Etats-Unis-Irak : Massacre d’Haditha.

lundi 29 mai 2006
popularité : 1%

Article de : « Eric Leser », trouvé dans « Le Monde », par Linsay.

L’affaire a été révélée par le magazine Time du 20 mars.

Depuis elle est comparée au massacre de My Lai en 1968, pendant la guerre du Vietnam.

Deux quotidiens américains, le New York Times et le Los Angeles Times, affirment dans leur édition du vendredi 26 mai que l’enquête criminelle ouverte le 14 février par la marine américaine devrait conclure que les 24 civils tués le 19 novembre 2005, dont sept femmes et trois enfants dans le village d’Haditha, à 250 kilomètres au nord-ouest de Bagdad, ont été délibérément massacrés par les marines.

Ce jour-là, la compagnie Kilo du troisième bataillon de la première division de marines est victime, au petit matin, d’une attaque avec une bombe dissimilée sur le bord de la route à l’entrée d’Haditha, dans la province Sunnite d’Anbar.

Un communiqué de l’armée, daté du 20 novembre, annonce que l’explosion a provoqué la mort du caporal Miguel Terrazas, 20 ans, le marine qui conduisait le véhicule, et de quinze civils irakiens. Deux autres militaires ont été blessés.

Devant les protestations locales, l’armée américaine fournit en janvier une autre explication.

Après l’explosion, les marines auraient été pris sous des feux nourris d’armes automatiques. Ils seraient entrés dans plusieurs maisons pour riposter, et auraient saisi deux fusils d’assaut. Dans la confusion, ils auraient abattu des assaillants et des civils.

L’armée américaine a versé alors aux survivants 2 500 dollars par civil mort et quelques centaines de dollars aux blessés.

Mais le témoignage des rescapés et les enquêtes menées par Time et la marine racontent une tout autre histoire.

Celle de la vengeance aveugle d’une unité qui, après la mort d’un de ses hommes, est entrée dans des habitations irakiennes pour abattre leurs occupants, certains même dans leur lit. « L’enquête montre que les marines ont volontairement tué des civils irakiens désarmés, dont des femmes et des enfants, et ont essayé ensuite de couvrir le massacre intervenu à Haditha, l’un des bastions de l’insurrection », écrit le Los Angelès Times daté du 26 mai.

Selon le New York Times du même jour, « une enquête militaire sur la mort de deux douzaines d’Irakiens en novembre 2005 devrait conclure qu’un petit nombre de marines a tué, dans l’ouest de l’Irak, sans provocation et de façon extensive, des civils irakiens ».

DES CIVILS TUES DE SANG-FROID.

Il y a une semaine, le représentant démocrate John Murtha, ancien colonel des marines et héros de la guerre du Vietnam, déclarait après avoir reçu des informations du pentagone sur l’affaire :

« Des marines ont tués des civils de sang-froid. C’est bien pire que le rapportait le magazine Time. Il n’y a pas eu d’échanges de tirs et presque deux fois plus d’Irakiens tués que l’a écrit le Time ».

Au mois d’avril, le commandant du bataillon de marines impliqué et deux chefs de compagnie ont été relevés de leurs fonctions par le général Richard Natonski, qui dirige la division et qui « a perdu confiance en eux ».

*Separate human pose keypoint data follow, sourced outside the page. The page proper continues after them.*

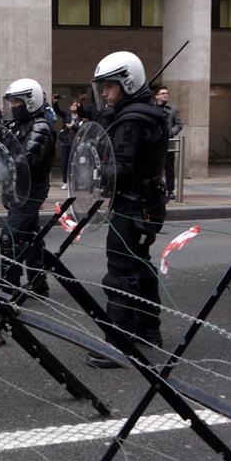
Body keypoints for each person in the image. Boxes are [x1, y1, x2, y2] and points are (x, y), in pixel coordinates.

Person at [87, 51, 169, 369]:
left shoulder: (132, 121)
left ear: (127, 82)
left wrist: (95, 163)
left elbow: (119, 169)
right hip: (146, 204)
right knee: (140, 267)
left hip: (131, 204)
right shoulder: (147, 114)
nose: (105, 93)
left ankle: (118, 345)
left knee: (121, 272)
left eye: (109, 86)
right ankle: (148, 331)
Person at [0, 79, 54, 297]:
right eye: (11, 101)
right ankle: (39, 284)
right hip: (20, 188)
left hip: (32, 189)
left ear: (30, 101)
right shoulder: (20, 124)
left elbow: (26, 161)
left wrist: (4, 160)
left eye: (16, 101)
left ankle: (9, 288)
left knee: (9, 237)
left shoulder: (39, 127)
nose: (13, 105)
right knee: (30, 235)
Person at [154, 86, 183, 199]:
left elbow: (179, 124)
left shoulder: (173, 109)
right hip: (155, 143)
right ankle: (155, 189)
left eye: (167, 93)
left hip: (168, 143)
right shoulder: (151, 108)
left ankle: (170, 190)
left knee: (169, 168)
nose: (165, 95)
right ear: (157, 96)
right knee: (155, 168)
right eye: (162, 93)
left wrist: (171, 133)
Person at [52, 96, 83, 190]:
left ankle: (76, 182)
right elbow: (58, 111)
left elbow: (81, 128)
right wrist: (55, 103)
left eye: (76, 106)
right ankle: (65, 181)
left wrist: (72, 127)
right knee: (65, 162)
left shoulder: (81, 117)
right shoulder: (67, 114)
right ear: (70, 107)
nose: (75, 107)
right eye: (73, 105)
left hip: (76, 142)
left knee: (75, 162)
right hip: (65, 141)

Selon le Los Angeles Time et le New York Times, l’enquête devrait déboucher sur des inculpations devant une Cour martiale pour « MEURTRE, HOMICIDE PAR NEGLIGENCE ET FAUX RAPPORTS ».

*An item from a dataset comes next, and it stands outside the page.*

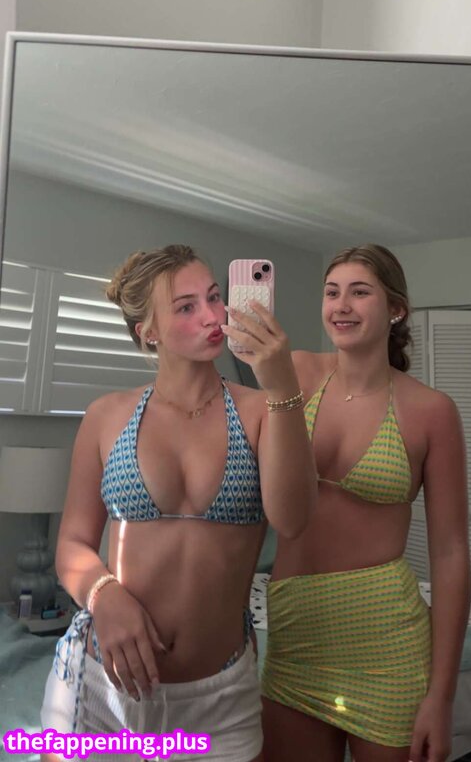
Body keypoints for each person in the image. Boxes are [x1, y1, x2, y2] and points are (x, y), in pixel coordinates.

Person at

Cela ferait de la tuerie d’Haditha, le plus grave crime de guerre impliquant l’armée américaine en Irak.

Coîncidence, le président des Etats-Unis, Georges Bush, et le premier ministre britannique, Tony Blair, ont reconnu l’un et l’autre pour la première fois, jeudi, lors d’une conférence de presse à la Maison Blanche, « avoir commis des erreurs en Irak ».

Pour Georges Bush, « la plus grosse » tient aux exactions commises contre des détenus irakiens de la prison d’Abou Ghraib : « Nous l’avons payé longtemps ».